> Text shown

However, when translating those indices to Sentinel-2 data the bands used to define the triangle had to be modified because there is no band at 1200 nm. Then, the βSWIR angle had to be centered on band 11 at 1610 nm (short SWIR or sSWIR) in Sentinel-2 data, and the triangle was formed by the NIR band 8A (864 nm), the sSWIR band, and the long SWIR band 12 (2185 nm). The main difference we observed is that the S-2 βSWIR angle did not have as much variation as shown in MODIS βSWIR angle. But the variation of the slope described in the original equation remained. Then, the slope has positive values for dry soils and burned areas and negative values for green vegetation. Consequently, burned areas show high positive values of the SANI and SASI indices in the same range of dry soils, while green vegetation shows negative values.

The angle at NIR (or ANIR index) is centered on the NIR band (Figure 3). In its original design (Khanna et al., 2007), the triangle was formed with bands located at Red (659 nm), NIR (865 nm), and SWIR (1240 nm). To apply it to Sentinel-2 images, we used the sSWIR at 1610 nm as the third vertex. That change in the equation did not affect the results of the ANIR index, since the angle varies from low values characterizing green vegetation and high values characterizing burned areas.

Temporal composites

Temporal composites are created from the images within a date range to eliminate pixels covered by clouds and cloud shadows, which will introduce errors in the classification process, and maximize the differences between non-burned and burned vegetation. The temporal composites were built by applying the criterion of minimizing the NBR value. Then, those pixels with a clearer burned signal were included in the composite, since the lowest NBR values represent the areas more intensely affected by the fire (Roteta et al., 2021a). The values of the bands and indices calculated for the date when the NBR value is the lowest are stored in the composite.

Three date ranges are defined that characterize three situations: pre-fire, active fire, and post-fire. We decided to separate the period of greatest fire activity because the presence of thick smoke remained in the composites and obstructed the observation of the burned area. The periods were considered as follows:

- Pre-fire: 01-October-2016 to 30-November-2016.

- Active fire: 01-December-2016 to 28-February-2017.

- Post-fire: 01-March-2017 to 01-May-2017.

To analyze the changes and classify the burned area that occurred in the fire season, the temporal difference between the pre-fire and post-fire temporal composites was computed.

Random forest

The RF algorithm is one of the most widely used algorithms for the classification of satellite images. Its implementation has been successful in various fields such as land cover classification (Rodriguez-Galiano et al., 2012), biomass estimates (Mutanga et al., 2012; Silveira et al., 2019), fire severity classification (Collins et al., 2018; Gibson et al., 2020) and discrimination of burned areas (Ramo and Chuvieco, 2017), among others. This algorithm is based on decision trees, which divide the data sample binary, by applying rules to the input variables until each of the pixels is assigned to the established classes (Breiman, 2017).

Random forest generates a number of decision trees indicated by the user, which are calibrated using a subset of the training data randomly selected for each decision tree. The algorithm then analyzes the results obtained from each of the generated decision trees and assigns to each pixel a probability of belonging to one of the established categories (Breiman, 2001). These probability values are the result of the application of the RF algorithm.

> Data provided
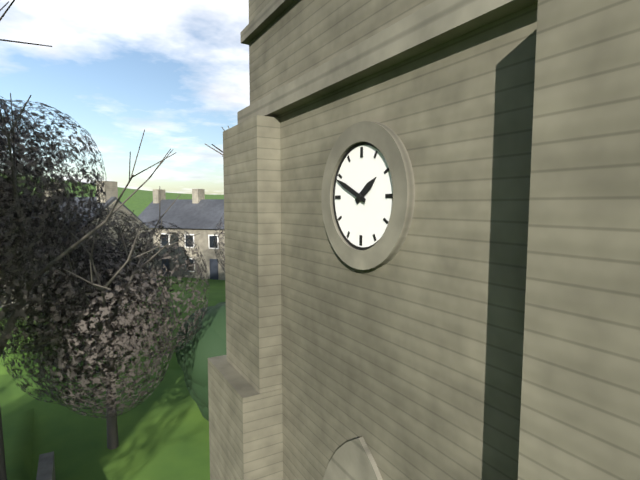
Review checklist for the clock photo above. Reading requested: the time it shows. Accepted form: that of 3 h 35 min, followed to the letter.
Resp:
1 h 49 min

> Set problem
From the burned-area mapping text, reproduce word for word the passage from "Three date ranges" up to and including "composites was computed.".

> Response to the exercise
Three date ranges are defined that characterize three situations: pre-fire, active fire, and post-fire. We decided to separate the period of greatest fire activity because the presence of thick smoke remained in the composites and obstructed the observation of the burned area. The periods were considered as follows:

- Pre-fire: 01-October-2016 to 30-November-2016.

- Active fire: 01-December-2016 to 28-February-2017.

- Post-fire: 01-March-2017 to 01-May-2017.

To analyze the changes and classify the burned area that occurred in the fire season, the temporal difference between the pre-fire and post-fire temporal composites was computed.